Start of RECORDS TO PROCESS

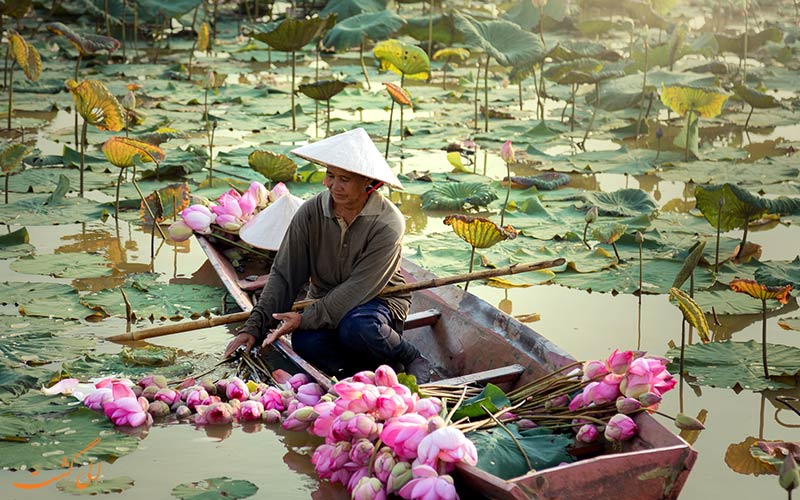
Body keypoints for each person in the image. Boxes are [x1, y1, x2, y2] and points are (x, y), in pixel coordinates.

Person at [223, 128, 431, 383]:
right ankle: (361, 373)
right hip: (323, 298)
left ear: (369, 183)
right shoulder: (310, 213)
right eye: (330, 175)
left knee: (358, 328)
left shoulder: (388, 223)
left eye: (344, 179)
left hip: (377, 301)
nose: (333, 185)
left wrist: (303, 318)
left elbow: (358, 289)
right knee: (306, 342)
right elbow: (285, 275)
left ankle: (410, 356)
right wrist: (254, 328)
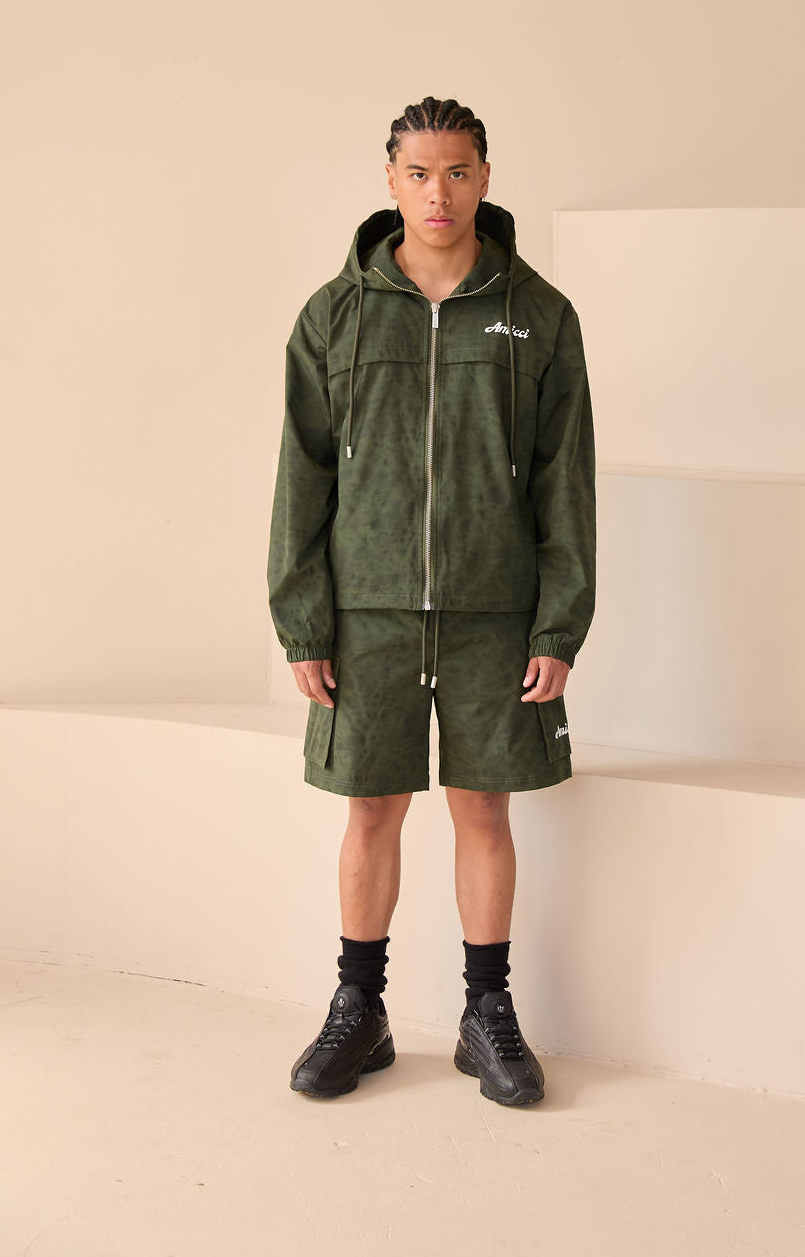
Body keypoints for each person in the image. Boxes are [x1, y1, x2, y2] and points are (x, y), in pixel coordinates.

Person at [268, 97, 595, 1107]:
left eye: (456, 171)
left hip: (494, 610)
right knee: (370, 808)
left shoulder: (539, 315)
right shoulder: (335, 315)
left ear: (485, 177)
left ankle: (485, 1013)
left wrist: (559, 622)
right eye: (418, 173)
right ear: (391, 181)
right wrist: (303, 617)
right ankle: (357, 1010)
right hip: (366, 611)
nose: (438, 192)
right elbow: (302, 476)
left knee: (482, 808)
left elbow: (565, 480)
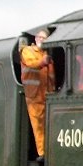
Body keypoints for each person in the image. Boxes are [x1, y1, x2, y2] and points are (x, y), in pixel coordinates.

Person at [20, 29, 56, 158]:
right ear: (35, 39)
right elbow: (32, 64)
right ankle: (42, 152)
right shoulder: (28, 51)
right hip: (33, 95)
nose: (42, 40)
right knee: (38, 125)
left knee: (48, 125)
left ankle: (48, 151)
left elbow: (51, 78)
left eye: (45, 38)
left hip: (46, 96)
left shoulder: (47, 56)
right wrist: (43, 62)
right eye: (40, 38)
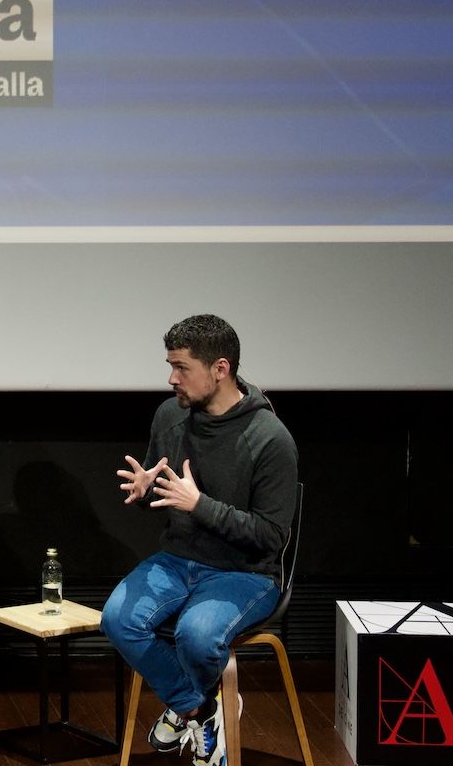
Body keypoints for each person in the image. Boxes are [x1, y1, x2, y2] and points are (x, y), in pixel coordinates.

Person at [100, 314, 298, 766]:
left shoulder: (270, 439)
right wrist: (145, 487)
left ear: (220, 369)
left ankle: (186, 706)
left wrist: (201, 505)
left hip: (245, 573)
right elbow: (162, 480)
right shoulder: (171, 414)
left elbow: (271, 536)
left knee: (197, 635)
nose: (172, 379)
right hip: (180, 558)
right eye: (169, 365)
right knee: (118, 619)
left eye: (182, 368)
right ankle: (201, 709)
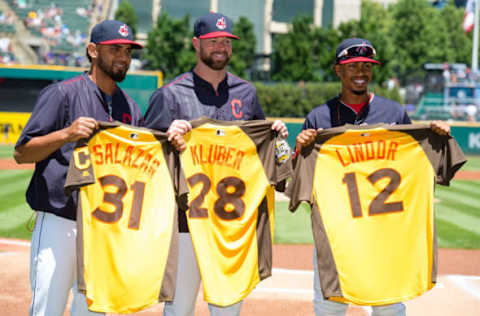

End of RECORDS TO PROCESS

- [WORK TO COMPLETE] Print again, word for word, every line from the line with "left hip: (46, 96)" to the final line of the records, inclusive; skip the pictures.

- [TASK ANSWER]
left hip: (46, 96)
left shoulder: (47, 56)
right wrist: (43, 62)
right eye: (40, 38)
Body keypoints for each person in the image. Boxes are [x1, y1, x2, y2] and points are (x, y), in pixel coordinates.

Person at [100, 314, 298, 766]:
left shoulder: (270, 439)
right wrist: (145, 487)
left ear: (220, 369)
left ankle: (186, 706)
left wrist: (201, 505)
left hip: (245, 573)
right elbow: (162, 480)
right shoulder: (171, 414)
left elbow: (271, 536)
left knee: (197, 635)
nose: (172, 379)
right hip: (180, 558)
right eye: (169, 365)
right knee: (118, 619)
left eye: (182, 368)
right ankle: (201, 709)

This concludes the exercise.